INFORMATION SHOWN Start Marker

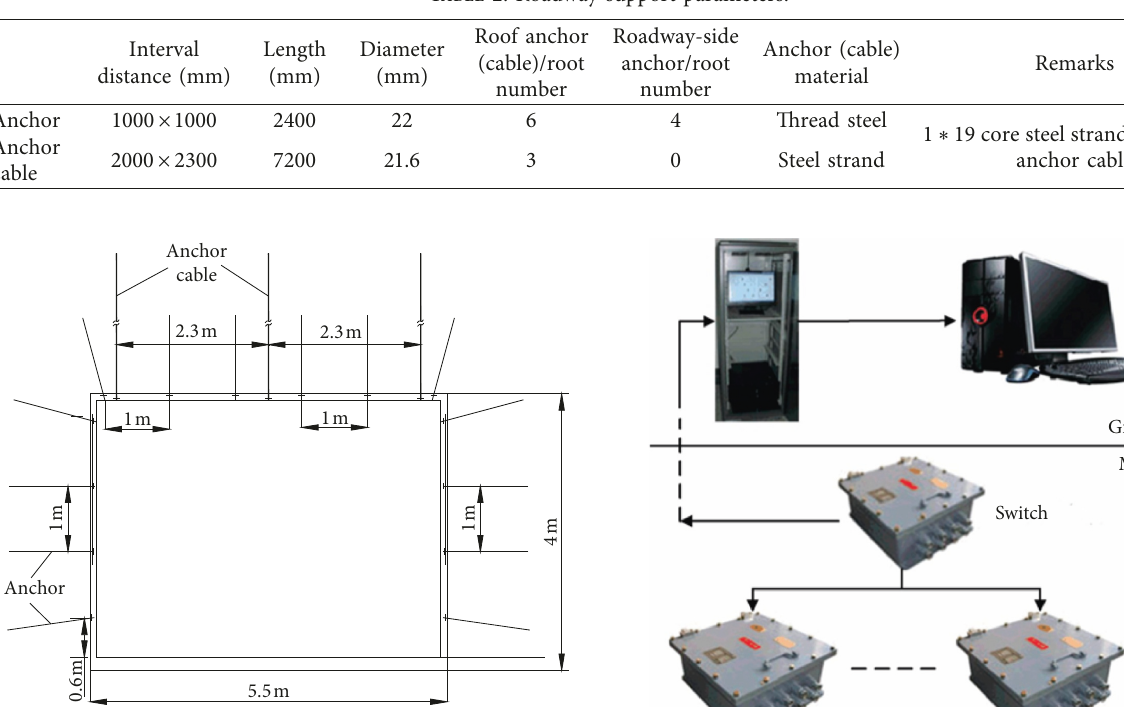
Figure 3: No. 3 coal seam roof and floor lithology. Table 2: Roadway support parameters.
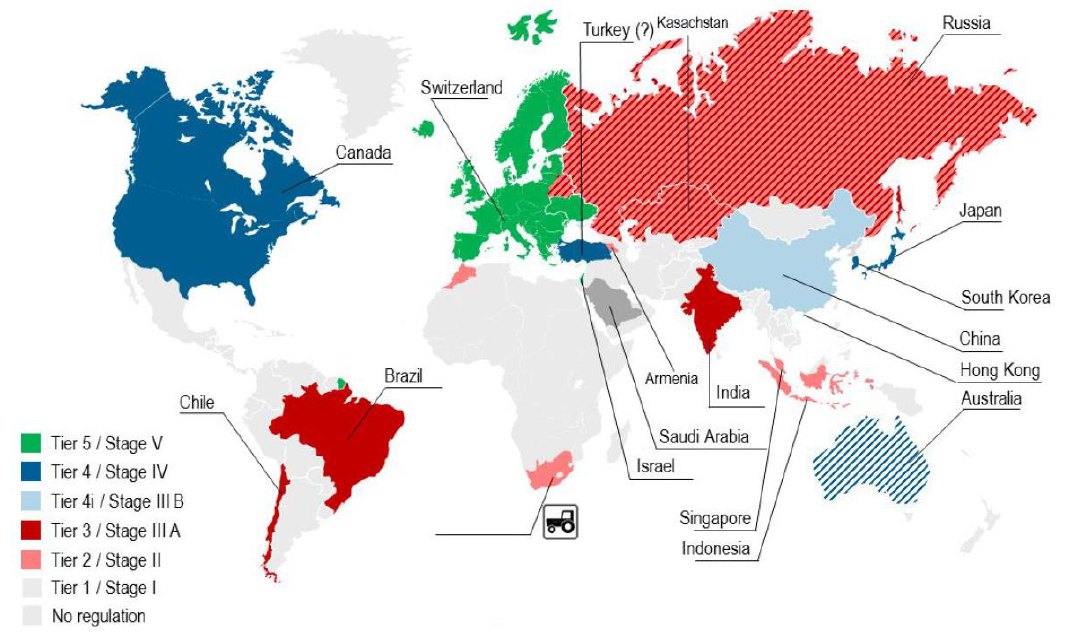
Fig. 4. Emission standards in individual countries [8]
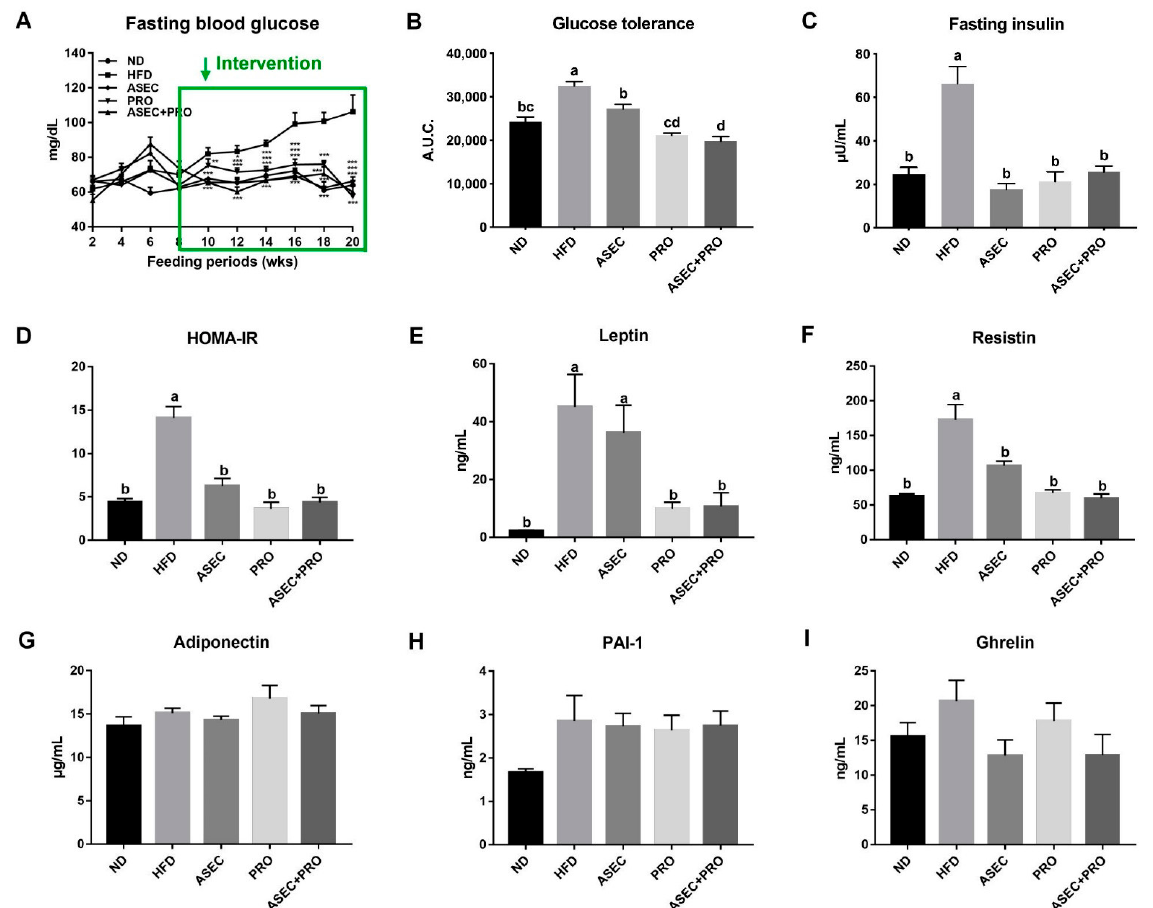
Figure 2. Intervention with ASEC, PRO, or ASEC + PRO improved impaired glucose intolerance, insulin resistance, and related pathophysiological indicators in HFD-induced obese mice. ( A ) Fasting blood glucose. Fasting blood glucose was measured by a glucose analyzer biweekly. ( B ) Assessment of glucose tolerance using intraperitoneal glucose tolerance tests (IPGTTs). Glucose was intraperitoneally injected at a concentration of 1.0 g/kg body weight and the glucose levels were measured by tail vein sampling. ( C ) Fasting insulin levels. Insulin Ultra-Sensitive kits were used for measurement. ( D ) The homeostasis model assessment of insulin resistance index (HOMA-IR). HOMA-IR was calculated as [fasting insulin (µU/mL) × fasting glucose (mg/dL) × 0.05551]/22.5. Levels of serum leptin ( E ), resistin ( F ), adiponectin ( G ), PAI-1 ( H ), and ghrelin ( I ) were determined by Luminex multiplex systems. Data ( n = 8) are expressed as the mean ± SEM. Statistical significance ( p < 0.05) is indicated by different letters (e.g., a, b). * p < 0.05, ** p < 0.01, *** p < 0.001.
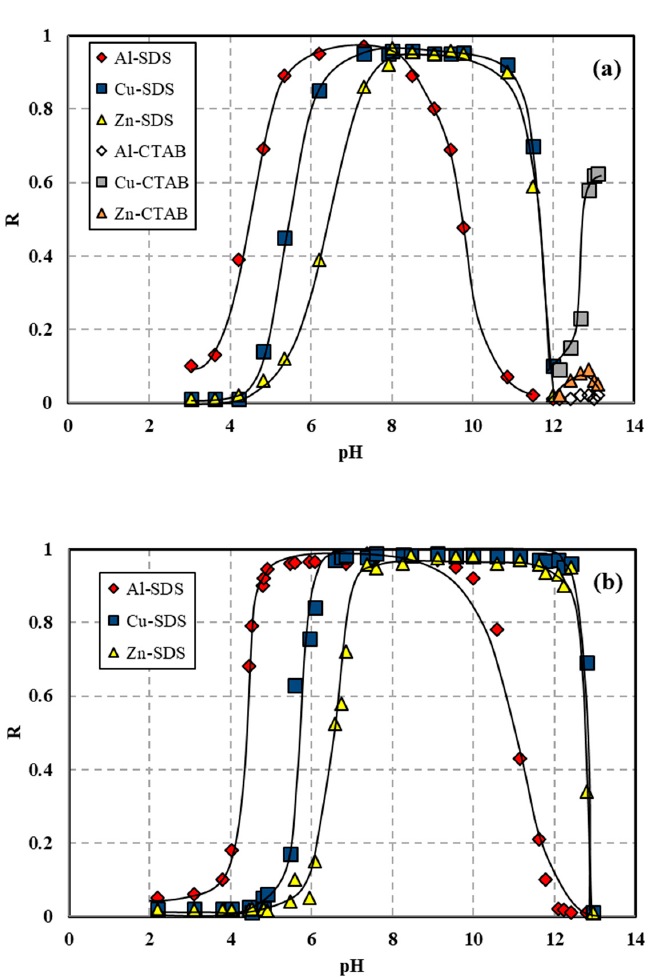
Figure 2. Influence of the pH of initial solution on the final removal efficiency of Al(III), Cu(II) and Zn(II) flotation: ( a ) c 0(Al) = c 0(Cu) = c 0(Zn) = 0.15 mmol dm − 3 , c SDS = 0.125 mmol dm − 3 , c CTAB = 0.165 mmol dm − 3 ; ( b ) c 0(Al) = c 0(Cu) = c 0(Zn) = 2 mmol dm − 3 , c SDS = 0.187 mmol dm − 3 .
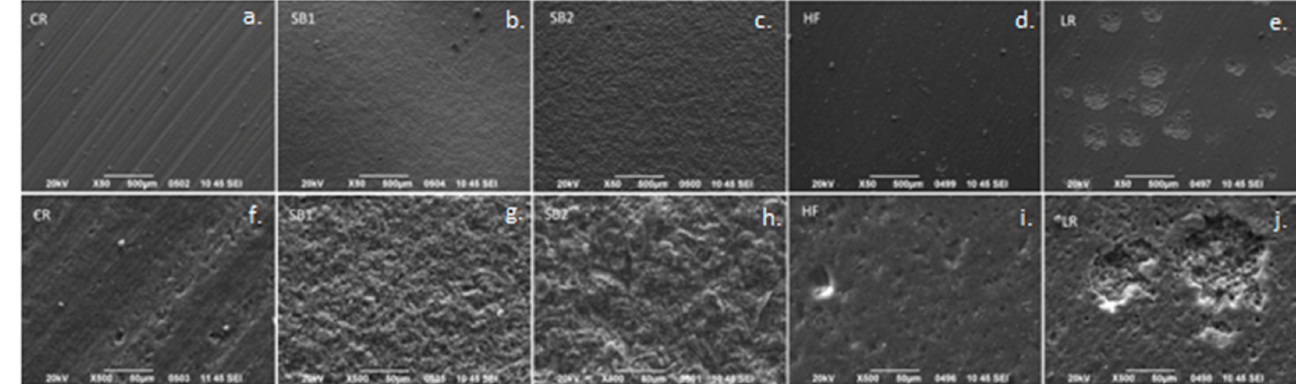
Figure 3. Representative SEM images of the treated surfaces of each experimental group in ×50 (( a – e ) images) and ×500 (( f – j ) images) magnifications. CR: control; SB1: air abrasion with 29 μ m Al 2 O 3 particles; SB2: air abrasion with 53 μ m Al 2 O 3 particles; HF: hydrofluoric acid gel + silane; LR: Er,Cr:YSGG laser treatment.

INFORMATION SHOWN End Marker

Once you have returned the line containing "Fig. 4. Emission", stop; begin at the first line of the material, keep each line exact, and skip the pictures.

Figure 3: No. 3 coal seam roof and floor lithology. Table 2: Roadway support parameters.
Fig. 4. Emission standards in individual countries [8]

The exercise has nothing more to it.